I didn't grow up in the country.
Yes, I grew up on a farm and ranch. But to say it's in the "country" would be misleading at best. From my parent's house, you can get to Walmart or McDonald's in about five minutes. Houses line the horizon and block out any views that could be considered majestic.
So moving out into the actual country was a new experience for me.
It could be isolating, I suppose, were I not someone who enjoys and values solitude. You can read into that whatever you want; the truth of the matter is, I enjoy living somewhere where I can wear sweats or old frayed jeans most days and the only people who might see me are my family, my in-laws ... and the occasional trucker who stops at the house looking for the bins or the corrals.
My husband teased me as I prepared to move out of Bismarck, where I lived after college. No more last-minute runs to the grocery store. He mockingly pondered what we'd eat when I'd forgotten to buy more than I needed for that one day.
I'm not going to say that part wasn't difficult — or that I've never changed up a menu at the last minute when I realized I'd forgotten to stock up on a staple that should have been in the cupboards. I haven't lived in Bismarck for almost nine years, and I'm still adjusting to that part.
But I've discovered so many other things that make it worthwhile to live out here. The surprising thing that gets me almost every evening? The sunsets.

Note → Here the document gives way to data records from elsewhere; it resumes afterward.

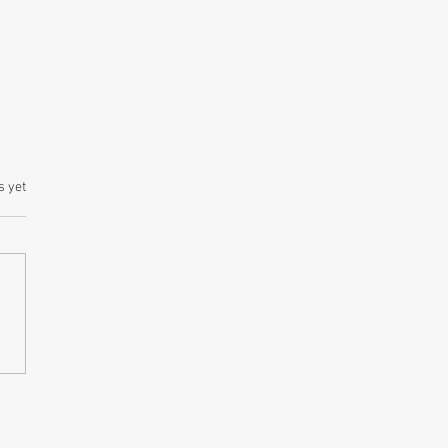
s yet
an National Health
rance Service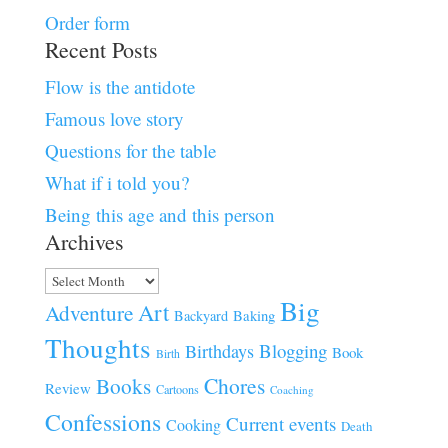
Order form
Recent Posts
Flow is the antidote
Famous love story
Questions for the table
What if i told you?
Being this age and this person
Archives
Archives
Big
Art
Adventure
Baking
Backyard
Thoughts
Blogging
Birthdays
Book
Birth
Chores
Books
Review
Cartoons
Coaching
Confessions
Current events
Cooking
Death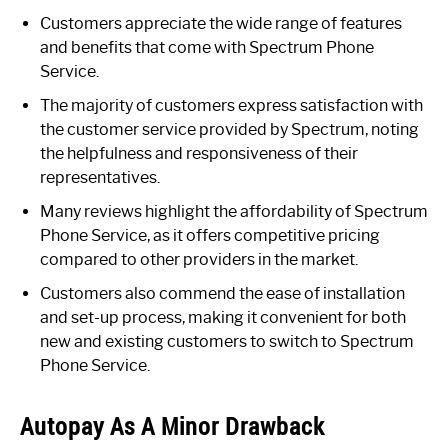
Customers appreciate the wide range of features
and benefits that come with Spectrum Phone
Service.
The majority of customers express satisfaction with
the customer service provided by Spectrum, noting
the helpfulness and responsiveness of their
representatives.
Many reviews highlight the affordability of Spectrum
Phone Service, as it offers competitive pricing
compared to other providers in the market.
Customers also commend the ease of installation
and set-up process, making it convenient for both
new and existing customers to switch to Spectrum
Phone Service.
Autopay As A Minor Drawback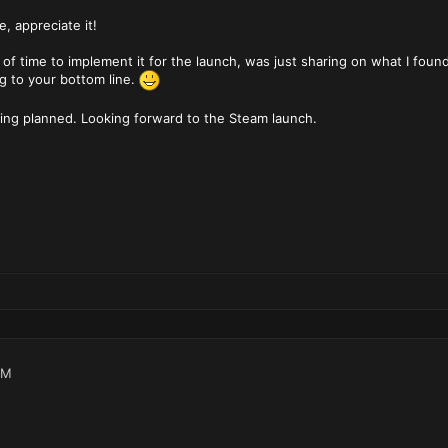
, appreciate it!
of time to implement it for the launch, was just sharing on what I found
g to your bottom line.
being planned. Looking forward to the Steam launch.
PM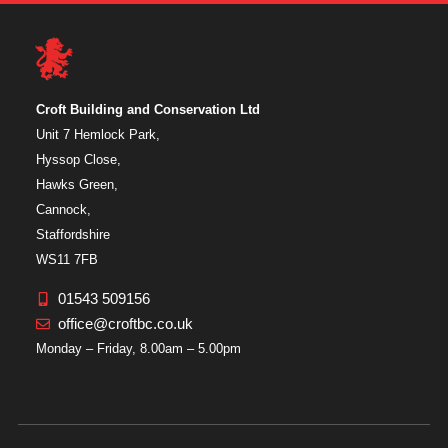
Croft Building and Conservation Ltd
Unit 7 Hemlock Park,
Hyssop Close,
Hawks Green,
Cannock,
Staffordshire
WS11 7FB
01543 509156
office@croftbc.co.uk
Monday – Friday, 8.00am – 5.00pm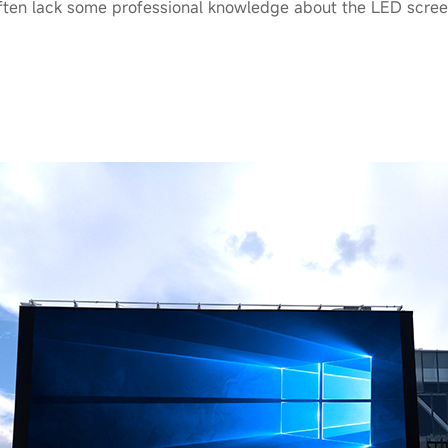
ten lack some professional knowledge about the LED scree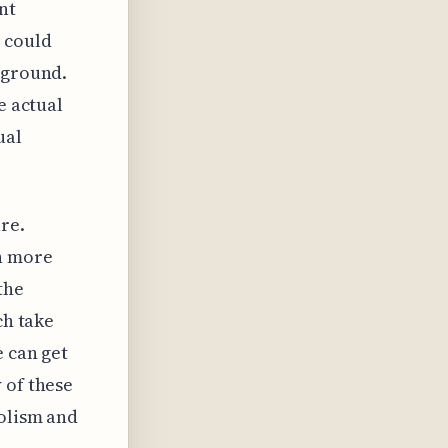
nt
 could
 ground.
e actual
ual
re.
rn more
the
ch take
e can get
 of these
bolism and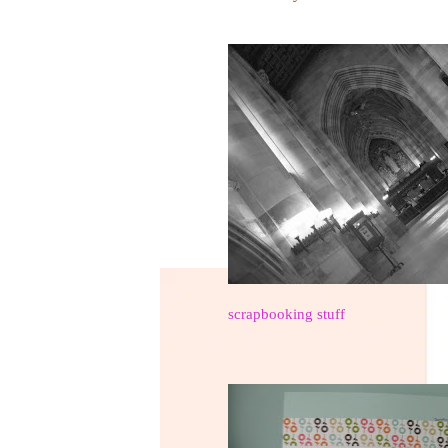
scrapbooking stuff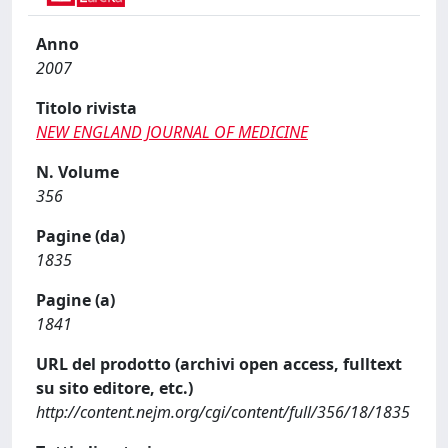
Anno
2007
Titolo rivista
NEW ENGLAND JOURNAL OF MEDICINE
N. Volume
356
Pagine (da)
1835
Pagine (a)
1841
URL del prodotto (archivi open access, fulltext
su sito editore, etc.)
http://content.nejm.org/cgi/content/full/356/18/1835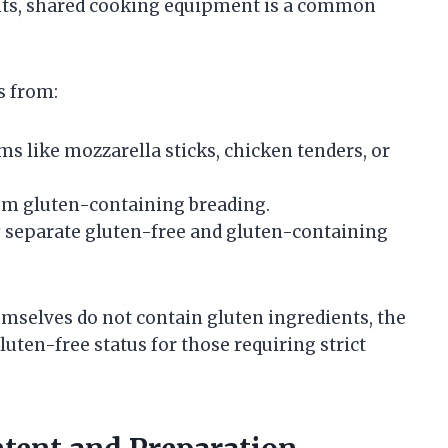
ents, shared cooking equipment is a common
s from:
ms like mozzarella sticks, chicken tenders, or
rom gluten-containing breading.
y separate gluten-free and gluten-containing
mselves do not contain gluten ingredients, the
ten-free status for those requiring strict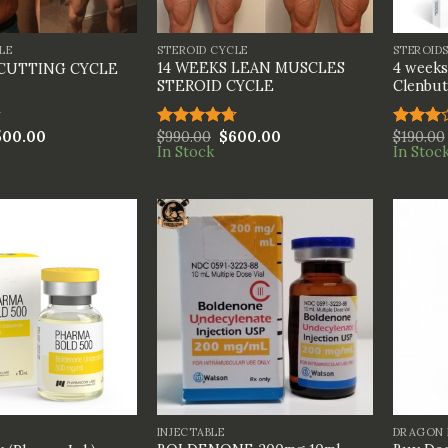
+
+
LE
STEROID CYCLE
STEROID
14 WEEKS LEAN MUSCLES
4 weeks
 CUTTING CYCLE
STEROID CYCLE
Clenbut
500.00
$
990.00
$
600.00
$
190.00
Rated
4.67
Rated
In Stock
In Stoc
out of 5
3.00
out of
5
+
+
INJECTABLE
DRAGON 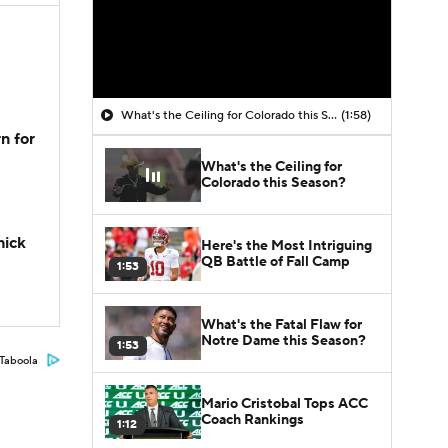
What's the Ceiling for Colorado this Season?
(1:58)
n for
What's the Ceiling for
Colorado this Season?
hick
Here's the Most Intriguing
QB Battle of Fall Camp
1:53
What's the Fatal Flaw for
Notre Dame this Season?
1:53
Taboola
Mario Cristobal Tops ACC
Coach Rankings
1:12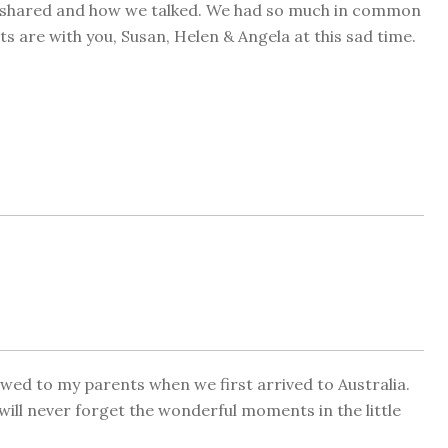
e shared and how we talked. We had so much in common
 are with you, Susan, Helen & Angela at this sad time.
wed to my parents when we first arrived to Australia.
I will never forget the wonderful moments in the little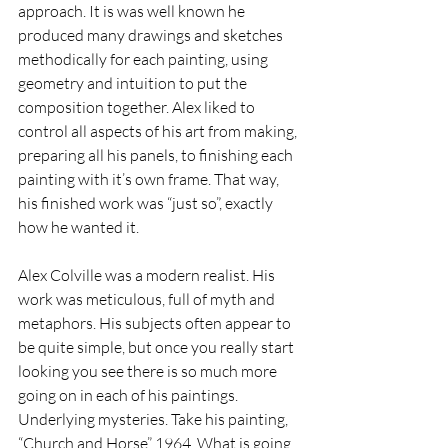
approach. It is was well known he 
produced many drawings and sketches 
methodically for each painting, using 
geometry and intuition to put the 
composition together. Alex liked to 
control all aspects of his art from making, 
preparing all his panels, to finishing each 
painting with it’s own frame. That way, 
his finished work was “just so”, exactly 
how he wanted it.
Alex Colville was a modern realist. His 
work was meticulous, full of myth and 
metaphors. His subjects often appear to 
be quite simple, but once you really start 
looking you see there is so much more 
going on in each of his paintings. 
Underlying mysteries. Take his painting, 
“Church and Horse” 1964. What is going 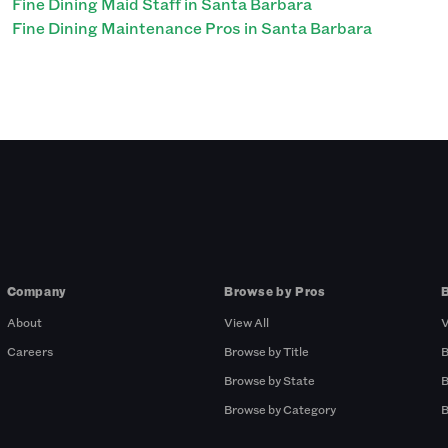
Fine Dining Maid Staff in Santa Barbara
Fine Dining Maintenance Pros in Santa Barbara
Company
Browse by Pros
About
View All
V
Careers
Browse by Title
B
Browse by State
B
Browse by Category
B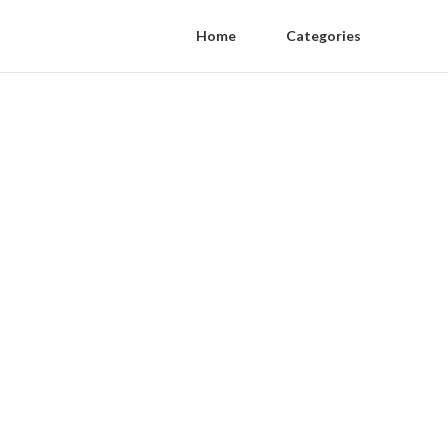
Home
Categories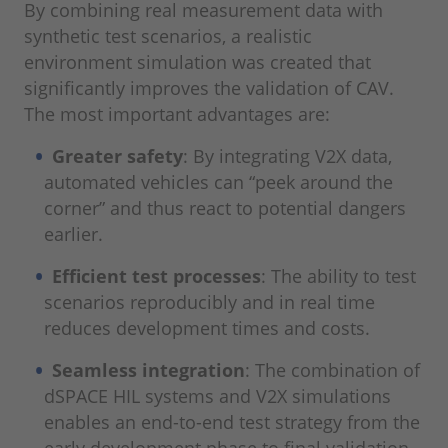
By combining real measurement data with
synthetic test scenarios, a realistic
environment simulation was created that
significantly improves the validation of CAV.
The most important advantages are:
Greater safety
: By integrating V2X data,
automated vehicles can “peek around the
corner” and thus react to potential dangers
earlier.
Efficient test processes
: The ability to test
scenarios reproducibly and in real time
reduces development times and costs.
Seamless integration
: The combination of
dSPACE HIL systems and V2X simulations
enables an end-to-end test strategy from the
early development phase to final validation.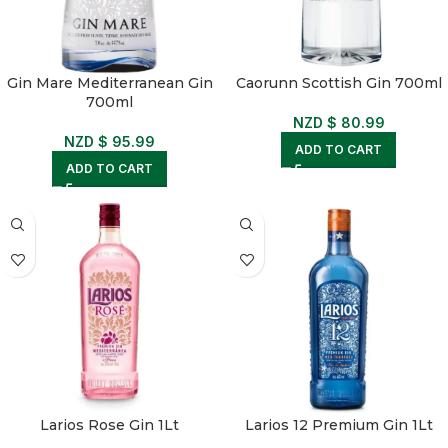
Gin Mare Mediterranean Gin
Caorunn Scottish Gin 700ml
700ml
NZD $
80.99
NZD $
95.99
ADD TO CART
ADD TO CART
Larios Rose Gin 1Lt
Larios 12 Premium Gin 1Lt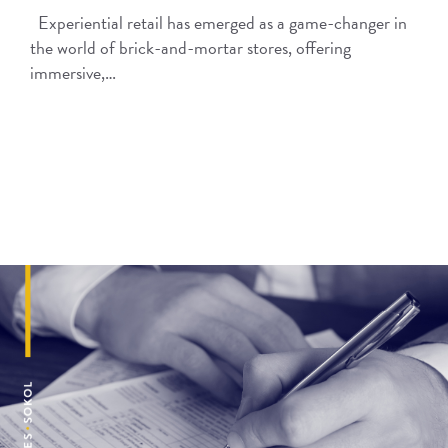
Experiential retail has emerged as a game-changer in
the world of brick-and-mortar stores, offering
immersive,…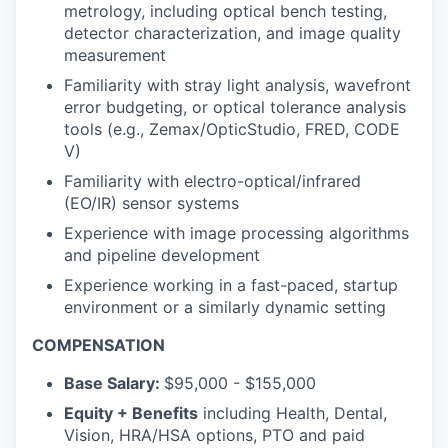
metrology, including optical bench testing,
detector characterization, and image quality
measurement
Familiarity with stray light analysis, wavefront
error budgeting, or optical tolerance analysis
tools (e.g., Zemax/OpticStudio, FRED, CODE
V)
Familiarity with electro-optical/infrared
(EO/IR) sensor systems
Experience with image processing algorithms
and pipeline development
Experience working in a fast-paced, startup
environment or a similarly dynamic setting
COMPENSATION
Base Salary:
$95,000 - $155,000
Equity + Benefits
including Health, Dental,
Vision, HRA/HSA options, PTO and paid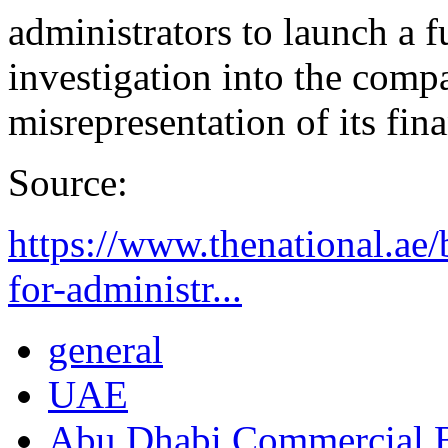
administrators to launch a f
investigation into the compa
misrepresentation of its fin
Source:
https://www.thenational.ae/
for-administr...
general
UAE
Abu Dhabi Commercial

I've always loved a good sunset. I love the way the colors blend and run together while still staying true to themselves. I love seeing cows or hay bales or trees silhouetted against it. And I love the peace it seems to give the world in front of it.
So many times lately, the sunset as I drive home from picking up my kids in town has made me catch my breath. My artistic side thrills to it, though I'm certain there is no medium in which I could capture it well enough to give me that same feeling. Certainly I can't seem to capture it with my camera in a way that brings it to life in the same way as standing out there looking at it. That, of course, doesn't stop me from trying.
A few weeks ago, my daughter and I spotted every color of the rainbow above our feedlot. Red glowed just above the horizon, blending into a vibrant orange and a pale yellow. A little strip of green melded into blue and what I assume was indigo (I'm honestly never sure). And purple stretched into the black of the night that was moving in.
I stopped the car as soon as I pulled into our place and started taking pictures, much to the annoyance of my girls who, while fine with looking at the sunset, didn't see the point of capturing it.
They were quite right. The memory of that sunset is much lovelier than the poor photo I took.
My girls may never understand why I gasp at the sunset. They're growing up where you can see off in the distance, with the only impediment in the distance a haystack or a cow or a row of trees. To me, it's still a bit of a novelty.
They don't know what it's like to be able to drive to town for supper without it being a big deal. They don't know what it's like to be able to run to the store for that last ingredient instead of changing plans.
Personally, I think they're getting the better end of the deal.